Written exercise: Please gather every line in the rows below that contains the word "size".

(Records from a data collection)
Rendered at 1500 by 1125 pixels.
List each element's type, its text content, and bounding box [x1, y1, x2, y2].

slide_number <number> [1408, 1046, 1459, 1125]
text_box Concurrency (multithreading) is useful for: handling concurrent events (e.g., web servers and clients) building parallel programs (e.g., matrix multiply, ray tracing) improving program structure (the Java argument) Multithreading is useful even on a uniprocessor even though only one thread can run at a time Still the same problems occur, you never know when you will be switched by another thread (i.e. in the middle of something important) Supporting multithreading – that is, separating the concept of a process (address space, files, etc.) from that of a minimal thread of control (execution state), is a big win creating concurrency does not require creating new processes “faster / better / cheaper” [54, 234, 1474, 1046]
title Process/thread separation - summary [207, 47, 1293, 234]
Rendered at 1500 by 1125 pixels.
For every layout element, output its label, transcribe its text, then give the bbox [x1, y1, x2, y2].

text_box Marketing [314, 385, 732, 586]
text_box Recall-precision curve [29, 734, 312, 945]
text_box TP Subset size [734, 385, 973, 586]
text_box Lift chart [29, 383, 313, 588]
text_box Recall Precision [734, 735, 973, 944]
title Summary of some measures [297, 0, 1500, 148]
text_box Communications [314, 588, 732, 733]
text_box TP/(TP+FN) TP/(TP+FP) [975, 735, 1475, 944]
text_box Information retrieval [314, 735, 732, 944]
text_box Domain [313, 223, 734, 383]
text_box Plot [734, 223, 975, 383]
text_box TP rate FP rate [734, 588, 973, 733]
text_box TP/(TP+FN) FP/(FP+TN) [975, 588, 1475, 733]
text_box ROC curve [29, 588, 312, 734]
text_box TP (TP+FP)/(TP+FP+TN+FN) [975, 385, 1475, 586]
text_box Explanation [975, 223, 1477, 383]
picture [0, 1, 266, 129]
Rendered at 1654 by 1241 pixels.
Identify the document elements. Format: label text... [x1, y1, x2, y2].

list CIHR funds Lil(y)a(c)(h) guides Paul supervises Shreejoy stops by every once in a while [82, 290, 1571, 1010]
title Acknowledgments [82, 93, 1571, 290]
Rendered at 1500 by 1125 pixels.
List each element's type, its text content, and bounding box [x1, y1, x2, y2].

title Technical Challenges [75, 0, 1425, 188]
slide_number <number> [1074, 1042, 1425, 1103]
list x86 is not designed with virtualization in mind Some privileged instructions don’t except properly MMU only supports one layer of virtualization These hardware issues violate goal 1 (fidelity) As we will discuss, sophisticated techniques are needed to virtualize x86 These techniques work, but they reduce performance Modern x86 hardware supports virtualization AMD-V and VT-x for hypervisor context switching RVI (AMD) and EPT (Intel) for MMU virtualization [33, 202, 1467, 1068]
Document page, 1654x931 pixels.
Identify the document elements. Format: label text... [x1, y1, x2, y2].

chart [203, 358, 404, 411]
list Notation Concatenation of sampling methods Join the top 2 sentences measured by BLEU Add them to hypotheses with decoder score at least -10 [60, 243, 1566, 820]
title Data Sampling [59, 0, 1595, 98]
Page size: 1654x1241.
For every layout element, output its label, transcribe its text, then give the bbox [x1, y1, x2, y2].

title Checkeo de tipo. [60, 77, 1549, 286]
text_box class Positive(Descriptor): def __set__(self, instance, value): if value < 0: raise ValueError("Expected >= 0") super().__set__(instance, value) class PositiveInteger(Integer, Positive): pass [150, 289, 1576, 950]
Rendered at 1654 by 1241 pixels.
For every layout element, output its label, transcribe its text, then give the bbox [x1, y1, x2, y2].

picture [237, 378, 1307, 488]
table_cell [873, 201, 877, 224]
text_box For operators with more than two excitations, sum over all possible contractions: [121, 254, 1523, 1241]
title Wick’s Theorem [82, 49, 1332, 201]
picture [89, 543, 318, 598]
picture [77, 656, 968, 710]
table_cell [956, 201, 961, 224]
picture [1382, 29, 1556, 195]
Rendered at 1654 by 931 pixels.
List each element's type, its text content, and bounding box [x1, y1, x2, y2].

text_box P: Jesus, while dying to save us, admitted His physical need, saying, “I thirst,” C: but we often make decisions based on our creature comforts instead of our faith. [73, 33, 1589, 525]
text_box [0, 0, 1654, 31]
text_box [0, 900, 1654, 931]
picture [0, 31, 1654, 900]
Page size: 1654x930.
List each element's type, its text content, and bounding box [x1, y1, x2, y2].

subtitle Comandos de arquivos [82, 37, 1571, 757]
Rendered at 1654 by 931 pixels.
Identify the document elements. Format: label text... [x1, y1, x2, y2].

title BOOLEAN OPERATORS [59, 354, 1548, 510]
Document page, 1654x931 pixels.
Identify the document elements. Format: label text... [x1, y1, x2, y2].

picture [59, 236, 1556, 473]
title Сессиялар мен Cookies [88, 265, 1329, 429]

Solved exercise:
text_box TP Subset size [734, 385, 973, 586]
Page size: 1654x1241.
Page size: 1654x930.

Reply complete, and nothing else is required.